AI

Dunne + Raby

Photo from Dunne & Raby's Technological Dreams Series: No. 1, Robots, 2007

Photo from Dunne & Raby's Technological Dreams Series: No. 1, Robots, 2007

The pathway to becoming a UX designer and/or Service Designer is always a fascinating story. If you take the time to ask fellow professionals in the field of how they came to be, I guarantee that it will be time well spent. The beauty of this industry is the fact that people have diverse backgrounds from probably every field you can imagine. This is why I love the HCD world.

Another reason why I love the HCD world is because if you look for it, you can pretty much find it in any field that exists. And when you do, the people you meet have no idea that they are actually participating in a HCD-like manner. 

One of the places that I found Human Centered Design is in the conceptual design world. Take for instance the subject of 'Critical Design'.

Critical Design uses critical theory to approach designed objects in order to challenge designers and audiences to think differently and critically about objects, their everyday use, and the environments that surround them. Many design professors teach this way of thinking with their design students who are producing highly conceptual artwork within the design realm. Are you still interested? I'll keep going.

I'd like to introduce you to a duo who teach as design professors in London and Vienna and make projects stemmed from Critical Design. Their names are Anthony Dunne and Fiona Raby.

Another photo from the same series.

Another photo from the same series.

'Their work has been exhibited at MoMA, NYC, the Pompidou Centre, Paris, and the Design Museum in London, and is in the permanent collections of MoMA, the Victoria and Albert Museum, Frac Ile-de-France, Fnac and the MAK as well as several private collections. [...] In 2015, Dunne & Raby received the first MIT Media Lab Award.' I don't think that I have to justify their impact within the design world - they are well respected and consistently referred to when new work is presented to the world.

Techies - listen up.

Although the list of work they have produced is quite long, I'd like to bring attention to one of their projects called, "Technological Dreams Series: No. 1, Robots," created in 2007, which is a great example of Critical Design. It provokes the idea that ‘one day, in the future, robots will do everything for us’ and the question of how we will interact with them comes to the surface. In this project, designed robots are shown to project the ‘new interdependencies and relationships [that] might emerge in relation to different levels of robot intelligence and capability.’ (Dunne & Raby, Project Info)

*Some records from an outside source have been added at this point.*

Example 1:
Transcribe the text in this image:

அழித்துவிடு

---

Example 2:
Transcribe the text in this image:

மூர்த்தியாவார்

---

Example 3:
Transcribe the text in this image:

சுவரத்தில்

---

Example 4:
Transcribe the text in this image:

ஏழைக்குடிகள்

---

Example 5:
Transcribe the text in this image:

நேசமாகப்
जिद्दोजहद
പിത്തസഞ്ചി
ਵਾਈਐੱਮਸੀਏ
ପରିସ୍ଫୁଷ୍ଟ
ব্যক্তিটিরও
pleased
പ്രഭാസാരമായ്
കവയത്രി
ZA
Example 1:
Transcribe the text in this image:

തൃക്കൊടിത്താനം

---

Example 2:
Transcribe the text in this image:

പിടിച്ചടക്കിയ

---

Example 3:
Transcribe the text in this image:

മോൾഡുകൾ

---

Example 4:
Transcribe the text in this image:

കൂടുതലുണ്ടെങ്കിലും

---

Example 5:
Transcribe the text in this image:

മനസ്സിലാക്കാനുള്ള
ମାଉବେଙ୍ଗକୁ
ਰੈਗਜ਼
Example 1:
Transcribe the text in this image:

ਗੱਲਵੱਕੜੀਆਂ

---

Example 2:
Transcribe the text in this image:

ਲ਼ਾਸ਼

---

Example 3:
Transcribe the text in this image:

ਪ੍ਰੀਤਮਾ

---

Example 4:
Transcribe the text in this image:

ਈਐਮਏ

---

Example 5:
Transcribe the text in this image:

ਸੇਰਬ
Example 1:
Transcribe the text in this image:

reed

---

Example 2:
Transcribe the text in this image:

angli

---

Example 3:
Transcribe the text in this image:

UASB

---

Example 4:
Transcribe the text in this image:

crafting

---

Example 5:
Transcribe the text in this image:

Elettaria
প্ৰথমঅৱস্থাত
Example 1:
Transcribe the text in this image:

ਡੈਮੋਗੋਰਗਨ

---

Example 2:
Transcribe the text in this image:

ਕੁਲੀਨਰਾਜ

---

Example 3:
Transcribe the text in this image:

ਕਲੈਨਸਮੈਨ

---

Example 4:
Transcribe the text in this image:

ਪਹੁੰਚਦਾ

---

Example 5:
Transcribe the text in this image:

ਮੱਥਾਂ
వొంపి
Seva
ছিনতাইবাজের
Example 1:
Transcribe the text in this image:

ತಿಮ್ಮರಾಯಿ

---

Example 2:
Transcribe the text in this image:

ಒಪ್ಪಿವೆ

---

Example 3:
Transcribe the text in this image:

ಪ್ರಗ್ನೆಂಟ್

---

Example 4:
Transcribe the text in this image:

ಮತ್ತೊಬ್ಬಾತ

I am a firm believer that it is though works like Technological Dream Series: No. 1, Critical Design ultimately takes on the role of questioning ‘the limited range of emotional and psychological experiences offered through [existing] designed products.’ (Dunne & Raby, Project Info) It emphasizes the condition of today's design culture as it ‘limits and prevents [designers] from fully engaging with and designing for the complexities of human nature.’ Although this can be seen as a negative way to view designed objects, Critical Design ‘is more about the positive use of negativity’ as it confronts designers to think critically about people they are designing for. This theory supports HCD through this confrontation and many designers have, since then, turned to HCD for guidance.

How wonderful, right? And very appropriate for our HCD/UX/Service Design field.

If you have time, watch and read about the robots. Think about what a world would be like in the future if robots and technology actually behaved in this way. I challenge you to consider why we are in partaking in this industry and to think about what ways you can use this fictional narrative to make what you are currently making more human and healthy for today's world while keeping the future in mind. If we don't start now, we could very well be living in a world where technology dictates our behaviors and way of life rather than allowing our human culture to grow organically while technology serves and evolves with us.